Report the number of lines holding "Left" in the material below, and nothing more.
..............................
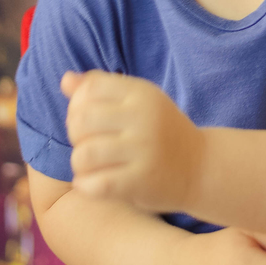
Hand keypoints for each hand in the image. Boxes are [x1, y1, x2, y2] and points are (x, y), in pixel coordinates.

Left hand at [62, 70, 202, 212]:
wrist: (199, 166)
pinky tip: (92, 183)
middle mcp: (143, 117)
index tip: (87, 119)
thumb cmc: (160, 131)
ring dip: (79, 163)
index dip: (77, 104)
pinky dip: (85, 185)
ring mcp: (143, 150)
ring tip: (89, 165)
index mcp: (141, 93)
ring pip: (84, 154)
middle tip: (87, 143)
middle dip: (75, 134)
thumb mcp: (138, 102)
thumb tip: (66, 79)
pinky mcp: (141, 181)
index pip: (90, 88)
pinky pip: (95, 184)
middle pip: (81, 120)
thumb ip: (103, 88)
..............................
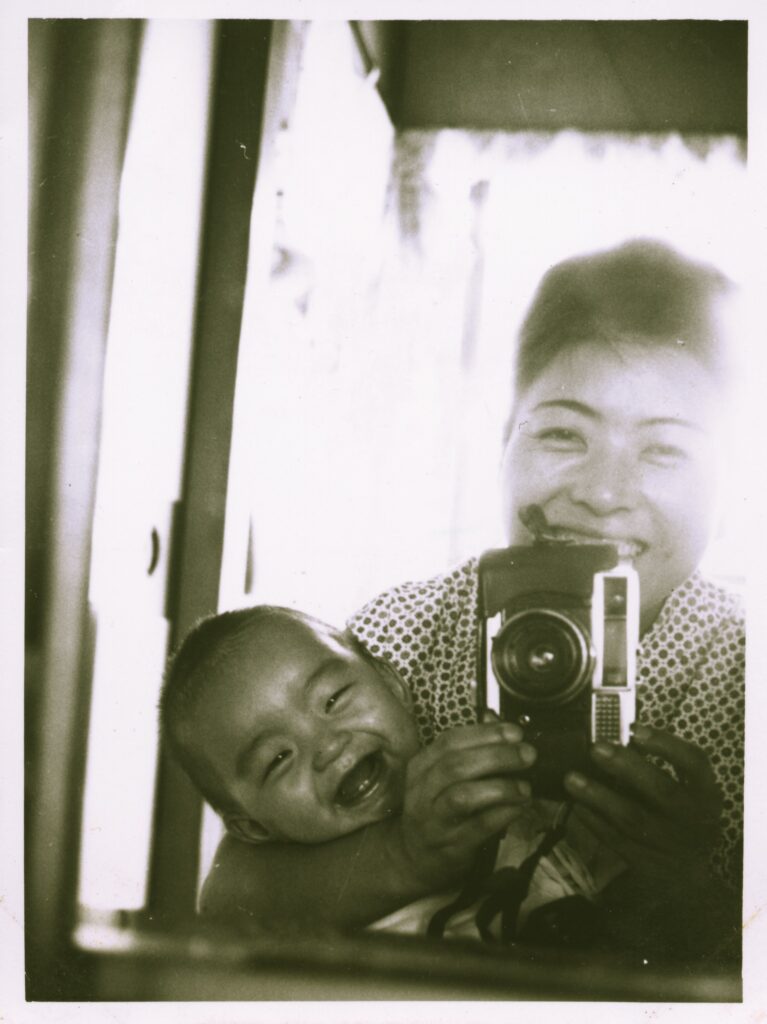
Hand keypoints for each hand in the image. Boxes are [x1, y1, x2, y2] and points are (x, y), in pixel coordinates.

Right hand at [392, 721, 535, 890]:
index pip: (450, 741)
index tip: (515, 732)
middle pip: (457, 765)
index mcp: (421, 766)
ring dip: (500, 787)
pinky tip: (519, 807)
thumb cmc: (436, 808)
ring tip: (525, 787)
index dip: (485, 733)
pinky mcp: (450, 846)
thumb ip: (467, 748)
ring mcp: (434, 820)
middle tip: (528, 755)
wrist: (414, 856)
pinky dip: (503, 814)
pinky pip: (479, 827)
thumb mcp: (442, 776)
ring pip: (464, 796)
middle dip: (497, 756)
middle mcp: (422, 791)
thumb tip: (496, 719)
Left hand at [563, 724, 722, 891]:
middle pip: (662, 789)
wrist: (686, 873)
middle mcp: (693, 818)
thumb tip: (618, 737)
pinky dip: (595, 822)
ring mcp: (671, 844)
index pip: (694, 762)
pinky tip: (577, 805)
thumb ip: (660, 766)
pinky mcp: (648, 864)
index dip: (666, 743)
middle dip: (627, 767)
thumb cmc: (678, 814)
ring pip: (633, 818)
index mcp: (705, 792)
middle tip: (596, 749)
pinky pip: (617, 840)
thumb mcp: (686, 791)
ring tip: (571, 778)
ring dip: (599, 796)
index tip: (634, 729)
..............................
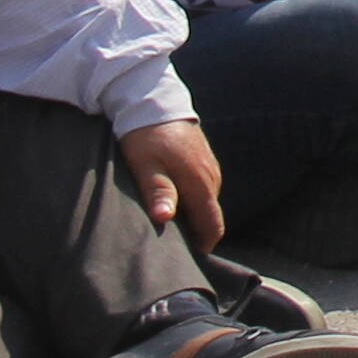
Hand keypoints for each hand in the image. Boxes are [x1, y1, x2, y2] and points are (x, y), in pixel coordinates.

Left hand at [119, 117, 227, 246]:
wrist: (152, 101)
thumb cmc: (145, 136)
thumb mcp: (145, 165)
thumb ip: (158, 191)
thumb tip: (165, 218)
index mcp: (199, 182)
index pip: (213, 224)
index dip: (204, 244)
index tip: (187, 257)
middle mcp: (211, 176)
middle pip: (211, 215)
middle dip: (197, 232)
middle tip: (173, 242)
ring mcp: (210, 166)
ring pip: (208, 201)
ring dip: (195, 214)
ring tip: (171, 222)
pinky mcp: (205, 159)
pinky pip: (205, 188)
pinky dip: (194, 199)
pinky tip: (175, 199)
..............................
:: Solution to this problem ::
3